Two alleles for sickle cell creates its own set of problems. In this case, all red blood cells are effected, and the poorer transport of oxygen will subsequently cause a variety of health complications. As this genetic trait is present at birth, sickle cell disease symptoms start early in life, typically at 5-6 months. People with the disease can expect a life expectancy of 40-60 years in developed countries. Essentially, they are suffering from too much HbS.
Excess Baggage
Overall, being heterozygous for sickle cell can offer the advantage of malarial resistance. However, note that it is only an advantage when malaria is a disease that the individual could get. It provides no real value if there is no chance of contracting malaria in the first place. In fact, if this happens, sickle cell can even be a disadvantage for the population at large.

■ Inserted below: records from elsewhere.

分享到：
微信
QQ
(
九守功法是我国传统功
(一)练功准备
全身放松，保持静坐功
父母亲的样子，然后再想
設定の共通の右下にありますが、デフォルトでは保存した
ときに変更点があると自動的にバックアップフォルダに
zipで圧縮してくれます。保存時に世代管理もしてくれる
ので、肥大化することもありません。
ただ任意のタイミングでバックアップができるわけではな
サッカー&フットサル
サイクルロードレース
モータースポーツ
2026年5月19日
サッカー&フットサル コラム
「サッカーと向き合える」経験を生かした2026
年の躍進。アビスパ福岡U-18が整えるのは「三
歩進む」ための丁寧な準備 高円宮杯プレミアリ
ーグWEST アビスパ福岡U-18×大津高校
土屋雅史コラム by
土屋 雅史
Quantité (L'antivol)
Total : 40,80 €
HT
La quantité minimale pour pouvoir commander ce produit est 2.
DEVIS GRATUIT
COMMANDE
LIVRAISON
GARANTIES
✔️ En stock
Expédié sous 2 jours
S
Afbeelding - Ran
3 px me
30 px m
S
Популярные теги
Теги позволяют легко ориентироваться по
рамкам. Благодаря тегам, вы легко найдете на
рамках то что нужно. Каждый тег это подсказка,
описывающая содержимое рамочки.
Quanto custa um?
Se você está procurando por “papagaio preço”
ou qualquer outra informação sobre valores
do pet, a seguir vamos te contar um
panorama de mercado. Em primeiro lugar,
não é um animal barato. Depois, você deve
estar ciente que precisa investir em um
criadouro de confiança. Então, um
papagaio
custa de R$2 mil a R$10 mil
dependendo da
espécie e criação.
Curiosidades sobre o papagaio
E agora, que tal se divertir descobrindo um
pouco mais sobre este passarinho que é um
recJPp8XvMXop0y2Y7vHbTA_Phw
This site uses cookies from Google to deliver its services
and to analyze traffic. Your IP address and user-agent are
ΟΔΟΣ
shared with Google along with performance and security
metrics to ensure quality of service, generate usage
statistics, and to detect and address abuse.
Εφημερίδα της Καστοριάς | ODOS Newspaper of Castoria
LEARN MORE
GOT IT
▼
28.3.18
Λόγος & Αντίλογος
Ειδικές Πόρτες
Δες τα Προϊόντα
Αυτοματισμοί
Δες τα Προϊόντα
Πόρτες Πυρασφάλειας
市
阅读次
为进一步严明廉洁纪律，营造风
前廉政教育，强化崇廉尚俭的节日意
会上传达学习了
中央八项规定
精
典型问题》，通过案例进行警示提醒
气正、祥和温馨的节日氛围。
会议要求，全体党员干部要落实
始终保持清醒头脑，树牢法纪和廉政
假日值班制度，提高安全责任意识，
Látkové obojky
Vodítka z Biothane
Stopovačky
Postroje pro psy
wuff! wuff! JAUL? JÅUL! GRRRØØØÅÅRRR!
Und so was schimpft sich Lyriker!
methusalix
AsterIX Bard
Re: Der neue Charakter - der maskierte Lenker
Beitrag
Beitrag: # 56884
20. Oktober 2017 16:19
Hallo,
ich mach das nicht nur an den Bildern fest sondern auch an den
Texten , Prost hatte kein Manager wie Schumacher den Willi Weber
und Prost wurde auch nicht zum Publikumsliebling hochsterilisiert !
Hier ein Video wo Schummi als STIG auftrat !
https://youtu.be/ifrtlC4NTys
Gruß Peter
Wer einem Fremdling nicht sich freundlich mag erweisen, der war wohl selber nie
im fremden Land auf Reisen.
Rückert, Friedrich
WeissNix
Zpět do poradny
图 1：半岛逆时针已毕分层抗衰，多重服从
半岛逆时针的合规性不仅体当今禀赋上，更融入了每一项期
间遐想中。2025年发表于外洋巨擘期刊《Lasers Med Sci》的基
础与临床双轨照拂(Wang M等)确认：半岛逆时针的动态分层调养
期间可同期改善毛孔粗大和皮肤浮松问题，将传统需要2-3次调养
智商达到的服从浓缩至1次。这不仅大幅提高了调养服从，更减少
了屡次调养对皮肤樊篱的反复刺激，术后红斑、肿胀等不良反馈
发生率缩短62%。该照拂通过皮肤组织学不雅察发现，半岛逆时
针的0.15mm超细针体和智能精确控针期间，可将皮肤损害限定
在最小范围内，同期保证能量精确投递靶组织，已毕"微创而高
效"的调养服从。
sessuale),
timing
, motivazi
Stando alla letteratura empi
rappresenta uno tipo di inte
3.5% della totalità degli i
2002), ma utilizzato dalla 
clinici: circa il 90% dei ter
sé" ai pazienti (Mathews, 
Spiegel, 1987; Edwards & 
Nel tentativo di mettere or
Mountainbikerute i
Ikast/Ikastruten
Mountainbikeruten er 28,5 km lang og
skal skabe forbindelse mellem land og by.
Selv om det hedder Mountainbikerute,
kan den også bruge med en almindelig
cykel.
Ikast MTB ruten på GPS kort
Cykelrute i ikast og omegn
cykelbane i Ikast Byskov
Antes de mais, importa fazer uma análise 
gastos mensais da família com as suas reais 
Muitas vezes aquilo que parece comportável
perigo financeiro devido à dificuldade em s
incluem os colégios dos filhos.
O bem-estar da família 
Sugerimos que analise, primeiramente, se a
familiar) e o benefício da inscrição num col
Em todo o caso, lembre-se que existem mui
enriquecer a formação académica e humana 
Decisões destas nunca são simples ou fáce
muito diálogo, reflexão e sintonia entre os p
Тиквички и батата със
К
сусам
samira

Such a situation occurs among African Americans of Sub-Saharan descent in the modern world. Today, malaria is not common in North America (and many other places too). However, heterozygous individuals, who have the sickle cell trait but not the disease symptoms, still carry the genes. This means they can still pass them on to their offspring. If two parents are carriers, their children may become homozygotes and suffer from sickle cell disease. This situation, where the advantage of a trait is no longer present, but the potential consequence of having it is, is termed “evolutionary baggage”. What may have been useful for ancestors is instead detrimental to their descendants.
In this way, sickle cell illustrates an important point to remember about mutations. They can be advantageous or disadvantageous. They can also come with trade-offs. But this is not necessarily constant throughout time. For one generation, a mutation could make an organism more “fit”. While for a later one, it may do exactly the opposite.